The new H-1B Modernization Rule: Key Changes for Founders & Startups

Katja Frommer
Attorney

The Biden administration’s new H-1B rule will take effect on January 17, 2025, and contains several provisions that should be good news for startups and founders. While some of these provisions are new, many are merely codifying—and in some cases, clarifying—already existing policies, thus making them harder to rescind under the next administration. Here is a summary of the most relevant changes relating to founders and startups: Expanded cap exemptions
- Under the new rule, nonprofit or governmental research organizations no longer need to be primarily engaged in research to be cap-exempt; rather, it is sufficient if research is a “fundamental activity” of such organizations, which has the potential to support entrepreneurship and technological innovation.

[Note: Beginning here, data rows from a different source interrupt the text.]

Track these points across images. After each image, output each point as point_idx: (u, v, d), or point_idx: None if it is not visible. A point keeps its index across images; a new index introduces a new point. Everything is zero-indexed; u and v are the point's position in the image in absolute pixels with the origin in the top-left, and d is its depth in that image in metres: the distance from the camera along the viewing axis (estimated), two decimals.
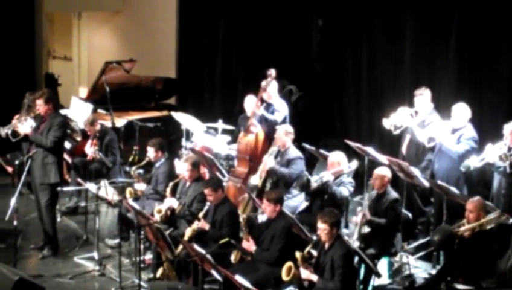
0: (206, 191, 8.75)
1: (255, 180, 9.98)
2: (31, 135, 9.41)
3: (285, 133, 9.93)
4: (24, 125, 9.42)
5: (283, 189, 9.61)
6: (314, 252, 7.88)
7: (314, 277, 7.57)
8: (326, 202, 9.18)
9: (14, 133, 9.61)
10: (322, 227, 7.62)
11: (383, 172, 8.93)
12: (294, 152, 9.91)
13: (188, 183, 9.39)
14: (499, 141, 9.19)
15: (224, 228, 8.60)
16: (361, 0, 12.70)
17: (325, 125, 13.17)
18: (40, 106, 9.43)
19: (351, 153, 10.16)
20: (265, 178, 9.88)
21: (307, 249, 7.70)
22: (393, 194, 8.84)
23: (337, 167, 9.30)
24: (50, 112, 9.45)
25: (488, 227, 8.02)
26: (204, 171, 10.09)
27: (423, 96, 9.95)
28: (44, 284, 8.17)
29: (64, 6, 15.29)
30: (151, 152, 9.95)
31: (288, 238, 8.18)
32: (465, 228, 7.98)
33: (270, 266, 8.04)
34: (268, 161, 9.79)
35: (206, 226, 8.67)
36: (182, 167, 9.55)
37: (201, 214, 8.74)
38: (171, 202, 9.28)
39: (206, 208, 8.76)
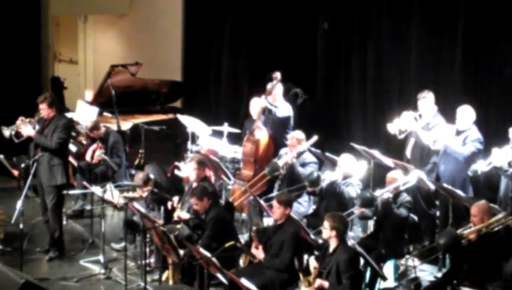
0: (192, 200, 8.82)
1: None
2: (35, 137, 9.39)
3: (297, 141, 9.96)
4: (27, 127, 9.36)
5: (294, 195, 9.62)
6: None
7: (326, 284, 7.60)
8: (333, 203, 9.23)
9: (18, 134, 9.50)
10: (328, 233, 7.67)
11: (396, 175, 9.04)
12: (309, 157, 10.00)
13: (194, 185, 9.38)
14: (504, 145, 9.17)
15: (205, 232, 8.65)
16: (367, 3, 12.68)
17: (331, 128, 13.15)
18: (44, 109, 9.40)
19: (356, 156, 10.15)
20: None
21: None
22: (406, 196, 8.95)
23: (348, 170, 9.38)
24: (53, 114, 9.44)
25: (495, 229, 7.98)
26: (210, 174, 10.09)
27: (426, 99, 9.96)
28: (50, 287, 8.20)
29: (70, 10, 15.28)
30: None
31: (297, 244, 8.18)
32: (470, 230, 7.95)
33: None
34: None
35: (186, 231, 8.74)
36: (189, 168, 9.54)
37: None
38: (182, 215, 9.23)
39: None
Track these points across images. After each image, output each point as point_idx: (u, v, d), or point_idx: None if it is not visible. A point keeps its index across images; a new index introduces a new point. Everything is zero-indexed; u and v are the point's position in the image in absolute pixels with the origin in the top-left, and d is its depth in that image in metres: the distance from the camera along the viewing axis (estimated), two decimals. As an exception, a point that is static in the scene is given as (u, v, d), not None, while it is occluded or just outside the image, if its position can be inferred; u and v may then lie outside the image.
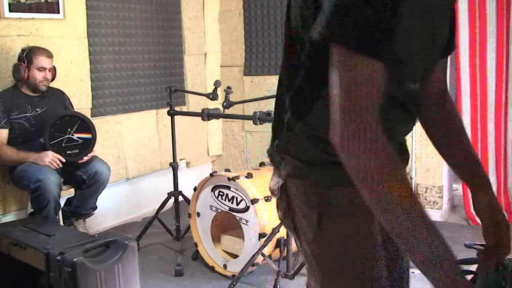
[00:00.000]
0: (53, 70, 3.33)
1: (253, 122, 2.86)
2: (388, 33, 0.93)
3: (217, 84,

- H-1B beneficiaries who are not directly employed by a qualifying research organization but spend at least half their time providing essential work supporting or advancing a fundamental purpose, mission, objective, or function of the organization may also qualify for cap exemption.
A slightly more flexible definition of “specialty occupation”
- A position may qualify as a specialty occupation even if it allows for a range of qualifying degree fields, as long as each field has a logical connection to the job duties. USCIS believes this will allow the H-1B program to better adapt to new and emerging technologies, education, and research fields.
Extended cap-gap protections for international students
- For F-1 students with a pending, timely filed cap-subject H-1B petition, the validity period of their F-1 status and any OPT work authorization will be automatically extended until April 1 of the relevant fiscal year while their H-1B petition is pending. This expansion will help employers attract and retain global talent and avoid disruptions and uncertainty.
Clarified and codified H-1B eligibility for business owners The new H-1B rule clarifies that a beneficiary who has a controlling interest in a petitioning entity—either by owning more than 50% of the petitioner or by having majority voting rights— may be eligible for H-1B status, albeit with certain added conditions:
- Shorter validity periods: The initial validity period is limited to 18 months for the initial petition and another 18 months for the first extension. After that, a second extension may be granted for up to three years.
- Job duties: The beneficiary must perform specialty occupation duties a “majority of the time”. Apart from some incidental duties, non-specialty occupation duties must be directly related to owning and directing a business (e.g., signing leases, finding investors, negotiating contracts, developing a business plan, engaging with potential suppliers and other stakeholders, and talent acquisition). Petitioners should expect USCIS to scrutinize each described job duty as well as the expected —or actual, in case of extensions—time spent on each job duty.
- Sole owners: While the new rule does not allow for “self-sponsorship,” a beneficiary who is the sole owner of a business may still file an H-1B petition as a United States employer if there is a bona fide job offer, the business has a legal presence in the U.S., is amenable to service of process, and has an IRS tax ID number, and the beneficiary will perform specialty occupation duties a majority of the time.
- Concurrent H-1B employment: Beneficiary-owners may seek concurrent H-1B employment in multiple qualifying specialty occupation roles as long as they adhere to the “majority of the time” condition when working for their own business.
While this summary focuses on the changes pertinent to founders and startups, there are several other changes to the H-1B program that founders should be aware of, including the following:
- A new, revised edition of Form I-129, Petition for a Nonimmigrant Worker will become mandatory starting January 17, 2025, and there will be no grace period for previous form versions.
- USCIS codified its on-and-off policy of deference to prior approvals where the same parties and the same underlying facts are involved. This will apply to all nonimmigrant categories using Form I-129 (e.g., H, O, L, TN, etc.) and include requests for extensions of stay, change of status, amendments, and consular processing.
- Petitioners no longer have to provide itineraries for H petitions.
- Bona fide specialty occupation positions must be available for the beneficiary as of the requested start date. A bona fide job offer may include telework, remote work, or other off-site work within the United States, as well as more flexible work schedules.
- The rule codifies the government’s authority to request contracts, work orders, client letters, or similar evidence to determine if the position is bona fide (trade secrets contained in such materials may be redacted or sanitized).
- Site visits may be performed at the petitioner’s headquarters, satellite locations, or the locations where the beneficiary works or will work, including the beneficiary’s home or third-party worksites. A refusal to cooperate may result in a denial or revocation.
- Finally, a reminder that the H-1B registration fee for the upcoming FY2026 cap selection season will be $215 (up from $10 in 2024).